Jackson Avenue Drive-Thru OK’d by Council
A site plan for a new drive-thru restaurant on Jackson Avenue – near the I-94 interchange – has been given approval by the Ann Arbor city council. The planning commission had recommended approval at its June 17, 2014 meeting. The council gave its approval at its July 21, 2014 meeting.
The site is located at 2625 Jackson, on the southeast corner of Jackson and I-94, and just north of the Westgate Shopping Center. The plan calls for demolishing the existing one-story service station and auto repair shop and constructing a single building with a 1,820-square-foot drive-thru restaurant and 3,220-square-foot retail center. The gas pump islands and canopy will be removed. The total project would cost an estimated $400,000. [.pdf of staff memo]
The restaurant’s single lane drive-thru would primarily be accessed from a proposed curbcut on Jackson Ave., with an exit through the Westgate Shopping Center Jackson Ave. entrance. An existing curbcut off Jackson to the east would be closed. The new curbcut has been approved by the Michigan Dept. of Transportation, and would prevent left turns onto Jackson. The drive-thru lane provides stacking for up to four vehicles and would be screened to the north by the proposed building.

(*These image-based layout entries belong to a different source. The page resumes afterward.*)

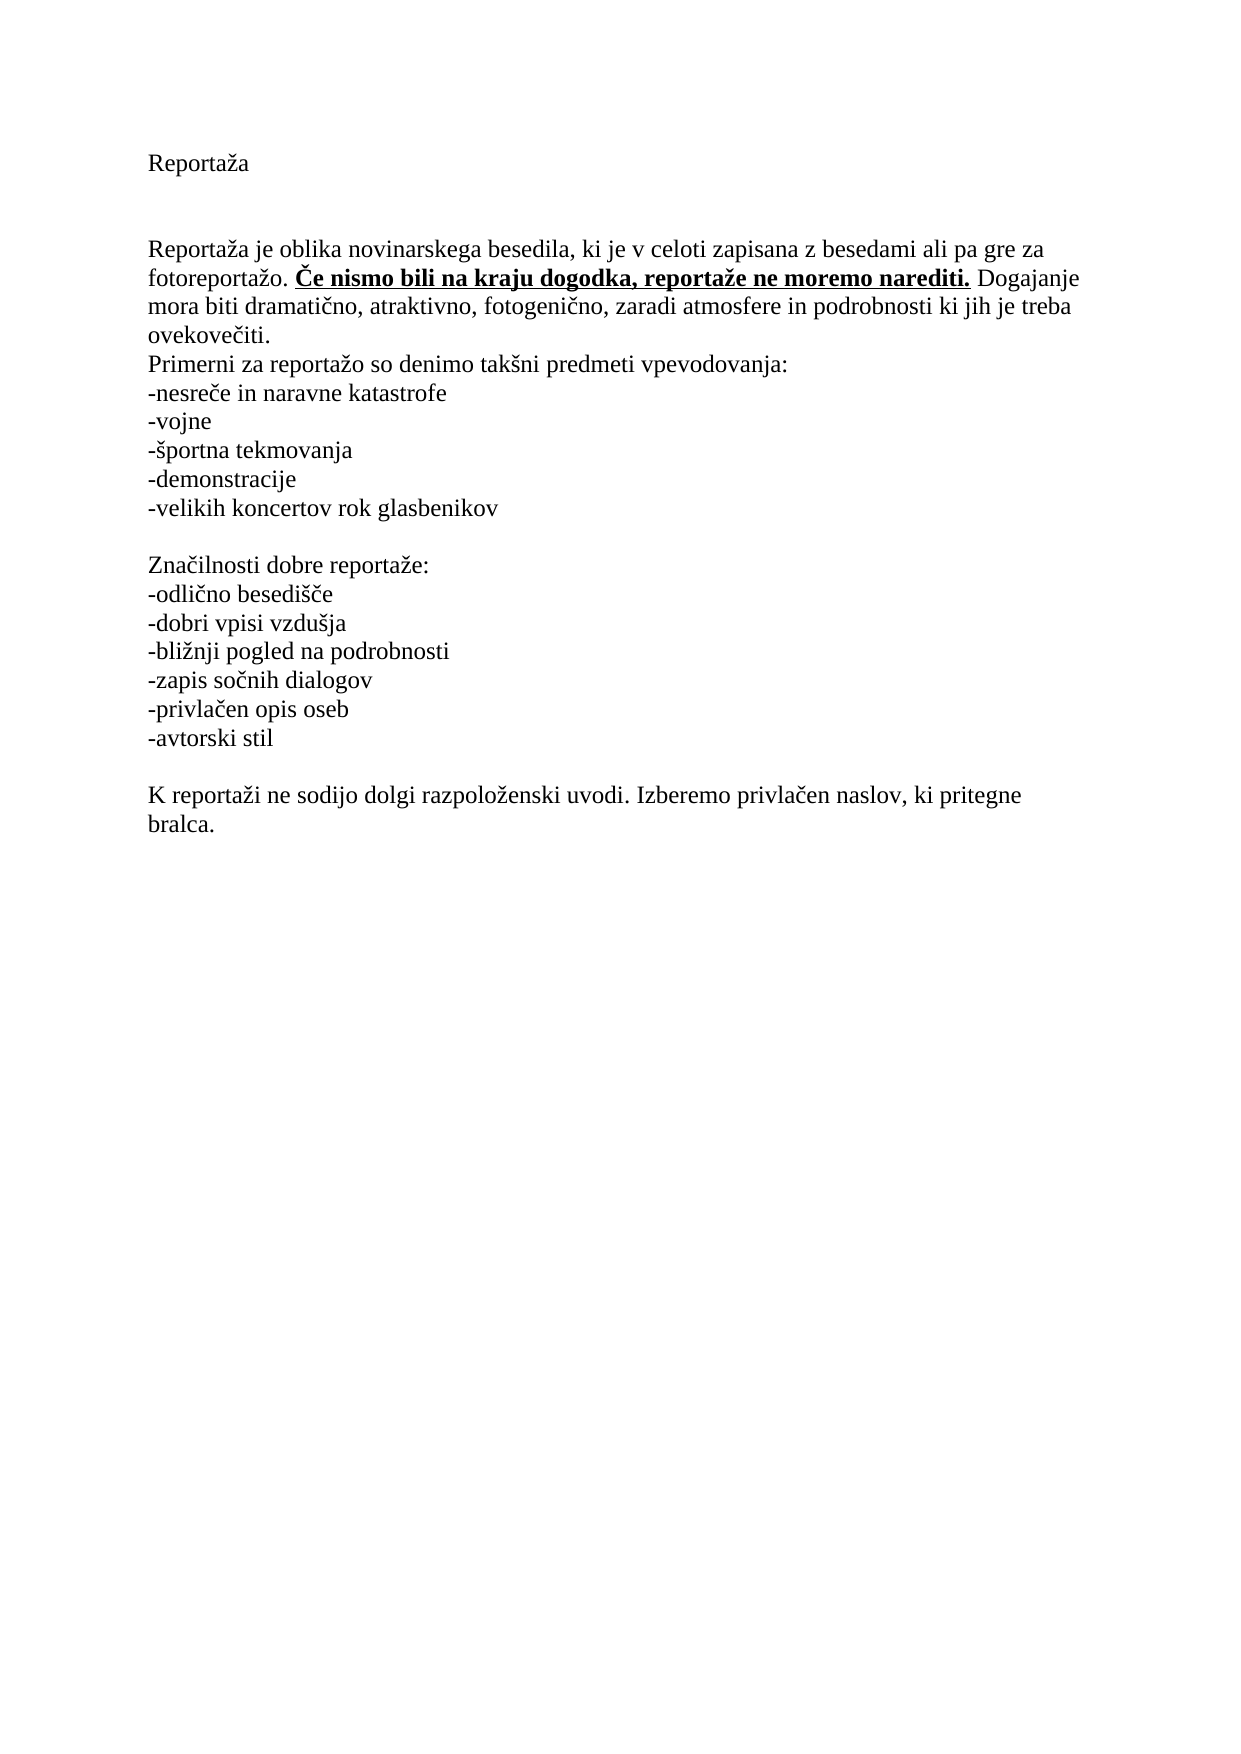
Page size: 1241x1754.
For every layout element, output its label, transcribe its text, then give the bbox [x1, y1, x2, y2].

text Reportaža [148, 148, 1093, 176]
text Reportaža je oblika novinarskega besedila, ki je v celoti zapisana z besedami ali pa gre za fotoreportažo. Če nismo bili na kraju dogodka, reportaže ne moremo narediti. Dogajanje mora biti dramatično, atraktivno, fotogenično, zaradi atmosfere in podrobnosti ki jih je treba ovekovečiti. [148, 234, 1093, 349]
text -privlačen opis oseb [148, 694, 1093, 723]
text K reportaži ne sodijo dolgi razpoloženski uvodi. Izberemo privlačen naslov, ki pritegne bralca. [148, 780, 1093, 838]
text -športna tekmovanja [148, 435, 1093, 464]
text Primerni za reportažo so denimo takšni predmeti vpevodovanja: [148, 349, 1093, 378]
text -zapis sočnih dialogov [148, 665, 1093, 694]
text -avtorski stil [148, 723, 1093, 751]
text -nesreče in naravne katastrofe [148, 378, 1093, 406]
text Značilnosti dobre reportaže: [148, 550, 1093, 579]
text -demonstracije [148, 464, 1093, 493]
text -bližnji pogled na podrobnosti [148, 636, 1093, 665]
text -vojne [148, 406, 1093, 435]
text -dobri vpisi vzdušja [148, 608, 1093, 636]
text -velikih koncertov rok glasbenikov [148, 493, 1093, 521]
text -odlično besedišče [148, 579, 1093, 608]
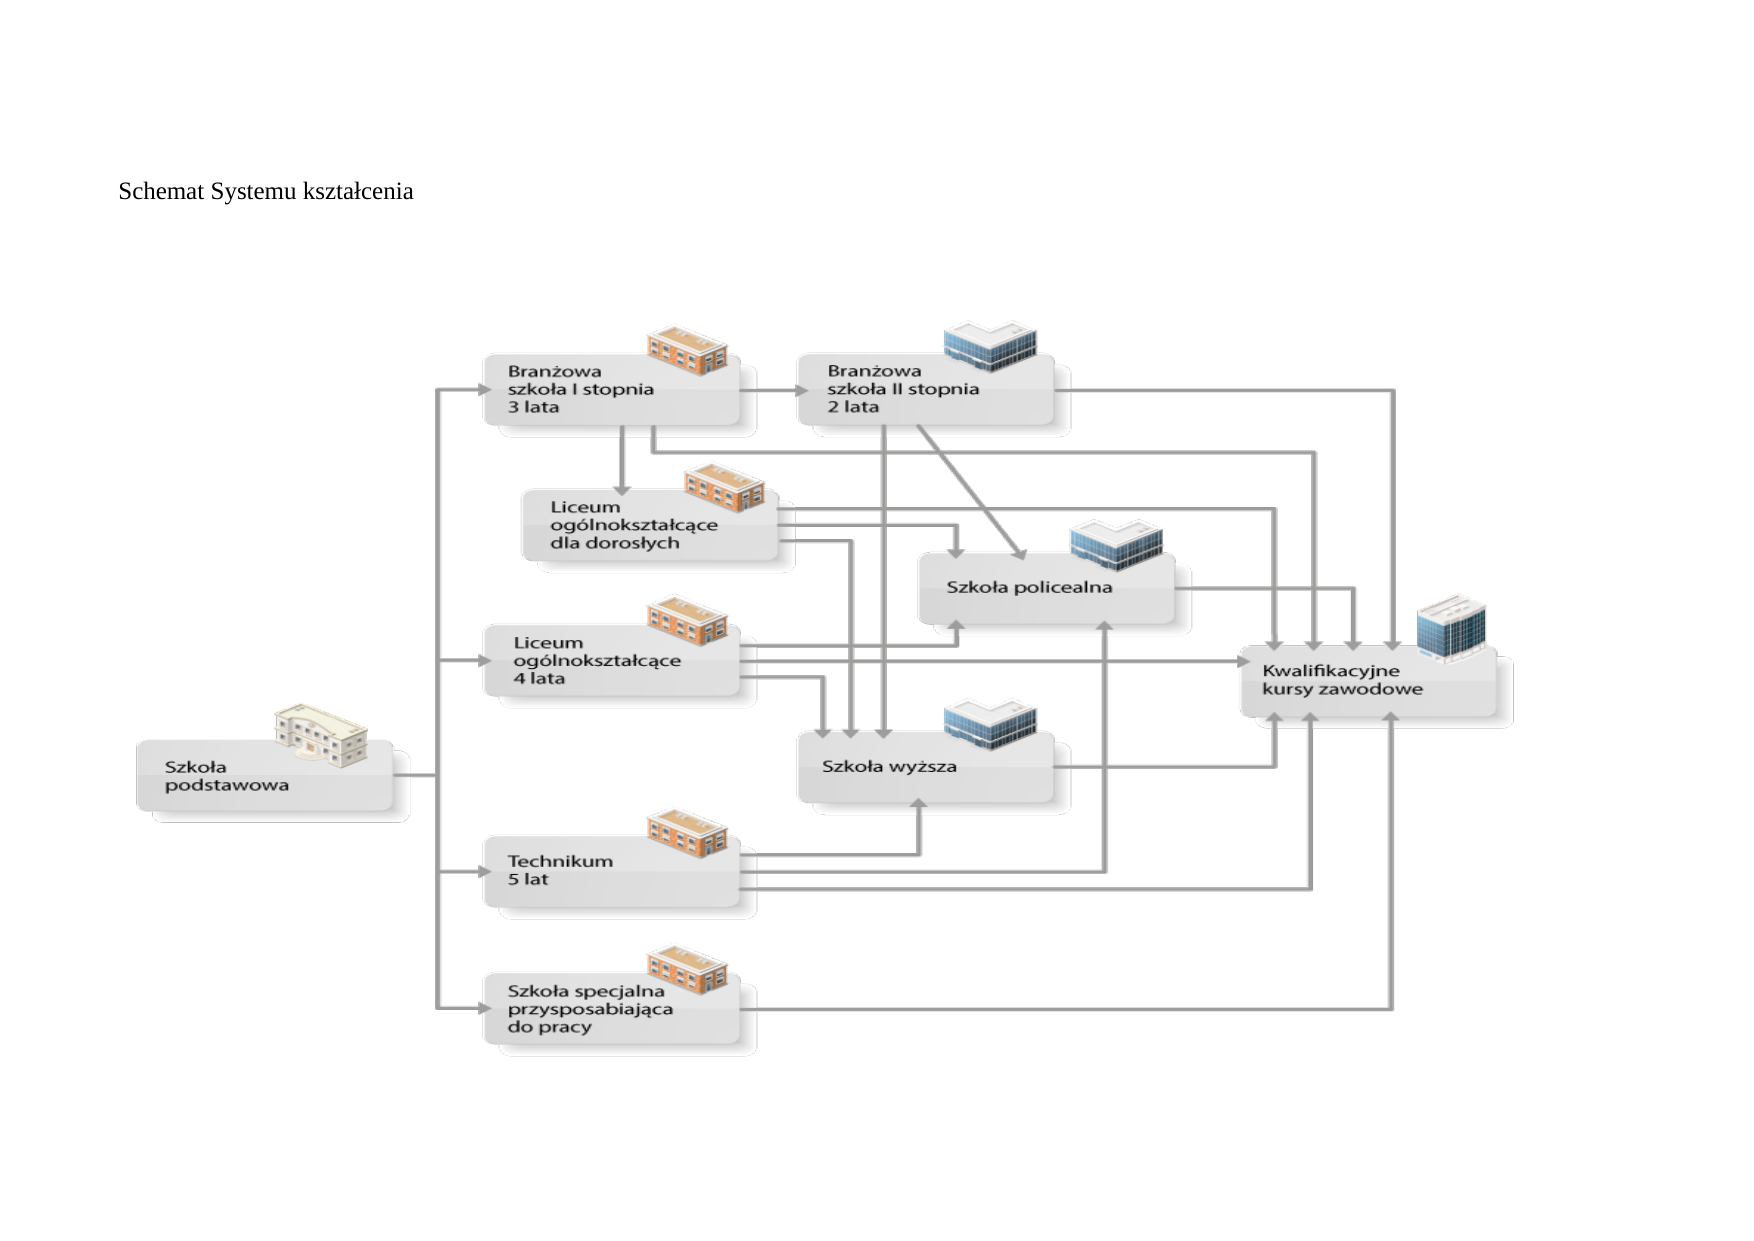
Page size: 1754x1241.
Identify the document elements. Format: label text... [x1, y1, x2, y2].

text Schemat Systemu kształcenia [118, 176, 1636, 205]
picture [107, 290, 1546, 1081]
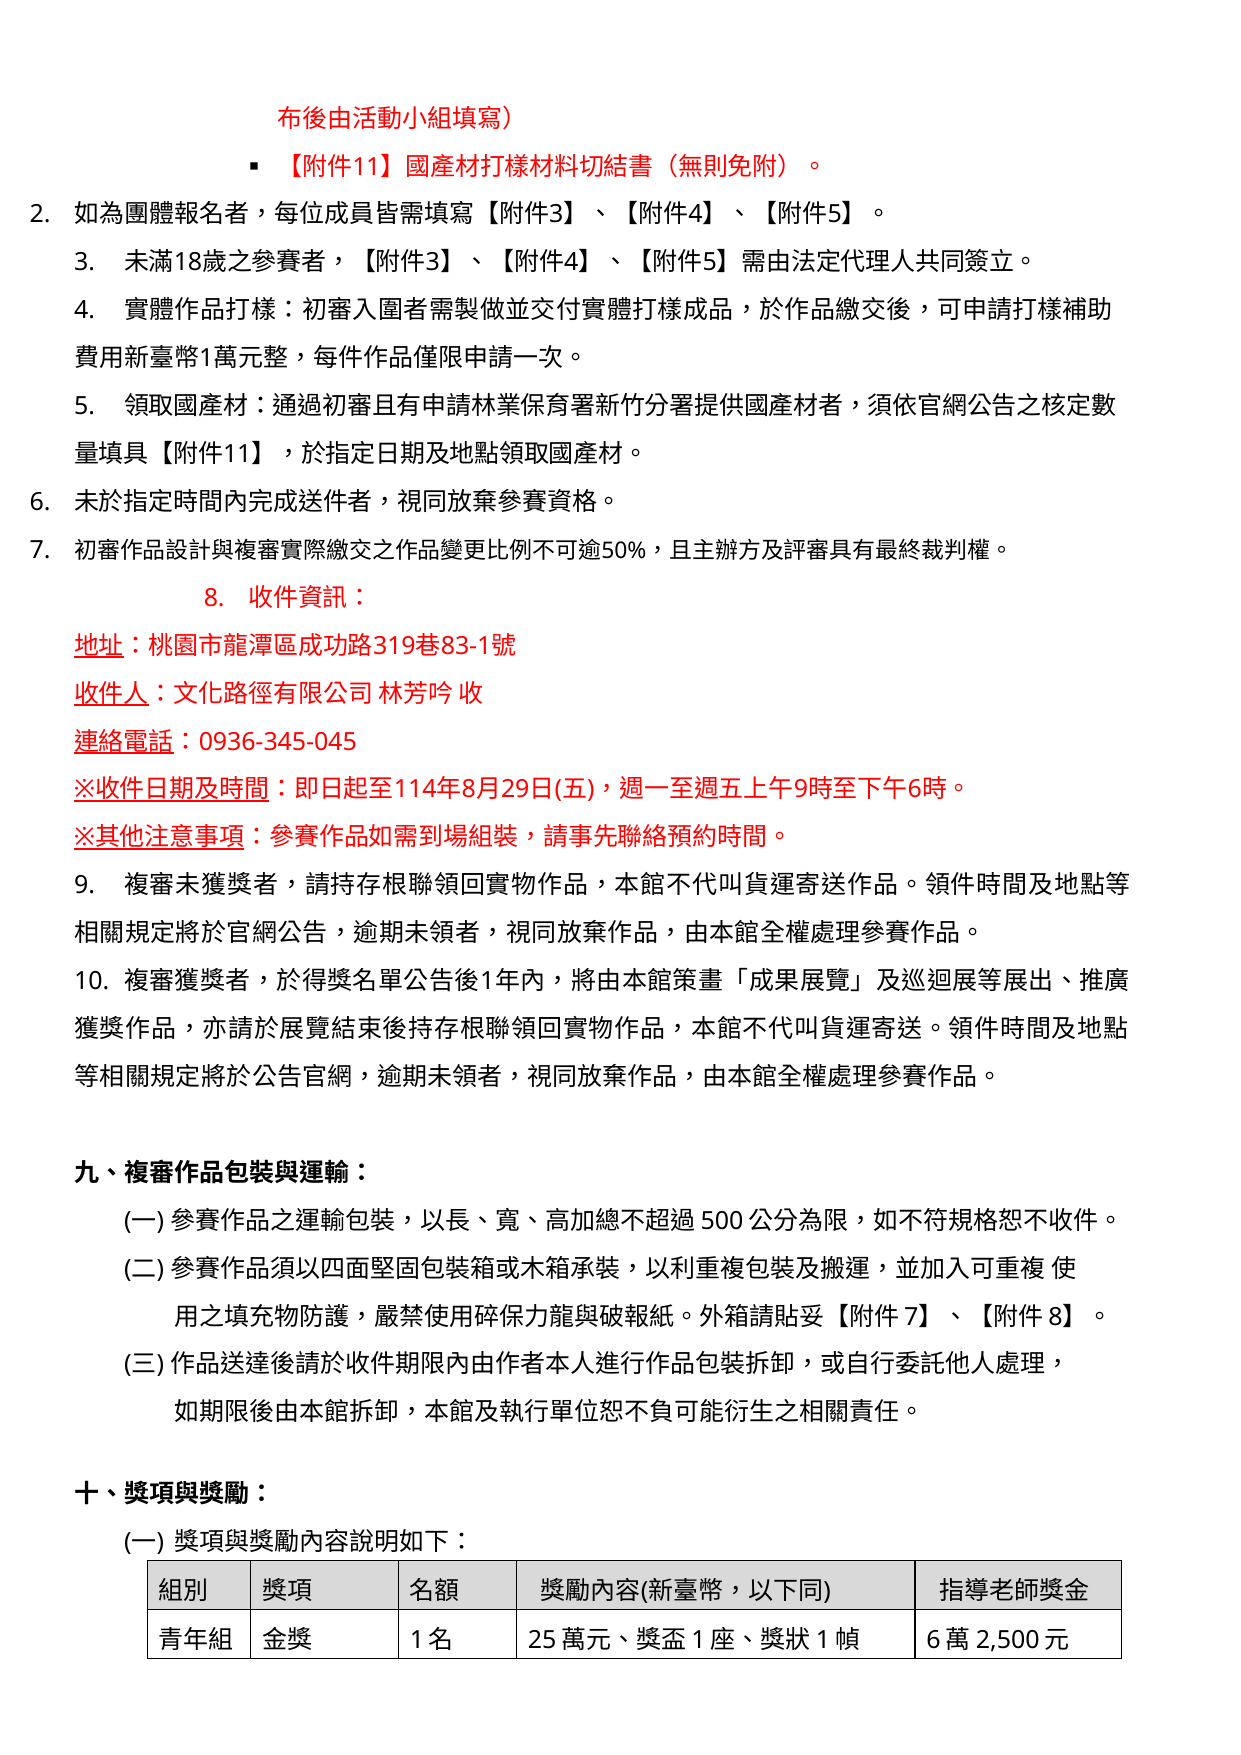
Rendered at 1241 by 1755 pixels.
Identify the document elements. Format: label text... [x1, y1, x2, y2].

list 初審作品設計與複審實際繳交之作品變更比例不可逾50%，且主辦方及評審具有最終裁判權。 [29, 520, 1167, 568]
text 用之填充物防護，嚴禁使用碎保力龍與破報紙。外箱請貼妥【附件7】、【附件8】。 [124, 1287, 1167, 1334]
text 連絡電話：0936-345-045 [74, 712, 1167, 759]
table_cell 金獎 [251, 1610, 398, 1658]
table_header 名額 [399, 1561, 516, 1609]
list 【附件11】國產材打樣材料切結書（無則免附）。 [248, 137, 1167, 184]
text (二) 參賽作品須以四面堅固包裝箱或木箱承裝，以利重複包裝及搬運，並加入可重複 使 [124, 1239, 1167, 1287]
text 如期限後由本館拆卸，本館及執行單位恕不負可能衍生之相關責任。 [124, 1382, 1167, 1430]
text 十、獎項與獎勵： [74, 1464, 1167, 1512]
text 收件人：文化路徑有限公司 林芳吟 收 [74, 664, 1167, 712]
list 複審未獲獎者，請持存根聯領回實物作品，本館不代叫貨運寄送作品。領件時間及地點等相關規定將於官網公告，逾期未領者，視同放棄作品，由本館全權處理參賽作品。 [74, 855, 1131, 951]
table_cell 青年組 [148, 1610, 250, 1658]
table_header 獎勵內容(新臺幣，以下同) [517, 1561, 914, 1609]
table_header 組別 [148, 1561, 250, 1609]
table_cell 25萬元、獎盃1座、獎狀1幀 [517, 1610, 914, 1658]
list 實體作品打樣：初審入圍者需製做並交付實體打樣成品，於作品繳交後，可申請打樣補助費用新臺幣1萬元整，每件作品僅限申請一次。 [74, 280, 1131, 376]
list 如為團體報名者，每位成員皆需填寫【附件3】、【附件4】、【附件5】。 [29, 184, 1167, 232]
list 未於指定時間內完成送件者，視同放棄參賽資格。 [29, 472, 1167, 520]
text (一) 獎項與獎勵內容說明如下： [74, 1512, 1167, 1560]
text (一) 參賽作品之運輸包裝，以長、寬、高加總不超過500公分為限，如不符規格恕不收件。 [74, 1191, 1167, 1239]
text (三) 作品送達後請於收件期限內由作者本人進行作品包裝拆卸，或自行委託他人處理， [74, 1334, 1167, 1382]
table_header 指導老師獎金 [916, 1561, 1121, 1609]
list 布後由活動小組填寫） [248, 89, 1167, 137]
table_cell 1名 [399, 1610, 516, 1658]
list 複審獲獎者，於得獎名單公告後1年內，將由本館策畫「成果展覽」及巡迴展等展出、推廣獲獎作品，亦請於展覽結束後持存根聯領回實物作品，本館不代叫貨運寄送。領件時間及地點等相關規定將於公告官網，逾期未領者，視同放棄作品，由本館全權處理參賽作品。 [74, 951, 1131, 1095]
list 領取國產材：通過初審且有申請林業保育署新竹分署提供國產材者，須依官網公告之核定數量填具【附件11】，於指定日期及地點領取國產材。 [74, 376, 1131, 472]
text ※其他注意事項：參賽作品如需到場組裝，請事先聯絡預約時間。 [74, 807, 1167, 855]
list 收件資訊： [203, 568, 1167, 616]
table_cell 6萬2,500元 [916, 1610, 1121, 1658]
text 地址：桃園市龍潭區成功路319巷83-1號 [74, 616, 1167, 664]
table_header 獎項 [251, 1561, 398, 1609]
list 未滿18歲之參賽者，【附件3】、【附件4】、【附件5】需由法定代理人共同簽立。 [74, 232, 1152, 280]
text ※收件日期及時間：即日起至114年8月29日(五)，週一至週五上午9時至下午6時。 [74, 759, 1167, 807]
text 九、複審作品包裝與運輸： [74, 1143, 1167, 1191]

In a separate vote at their June 17 meeting, planning commissioners had granted a special exception use for this project, which did not require additional city council approval. This was the first drive-thru proposal that has come through the city’s approval process since the city council approved changes to the Chapter 55 zoning ordinance that regulates drive-thrus. That approval came at the council’s June 2, 2014 meeting.
This brief was filed from the city council’s chambers on the second floor of city hall, located at 301 E. Huron.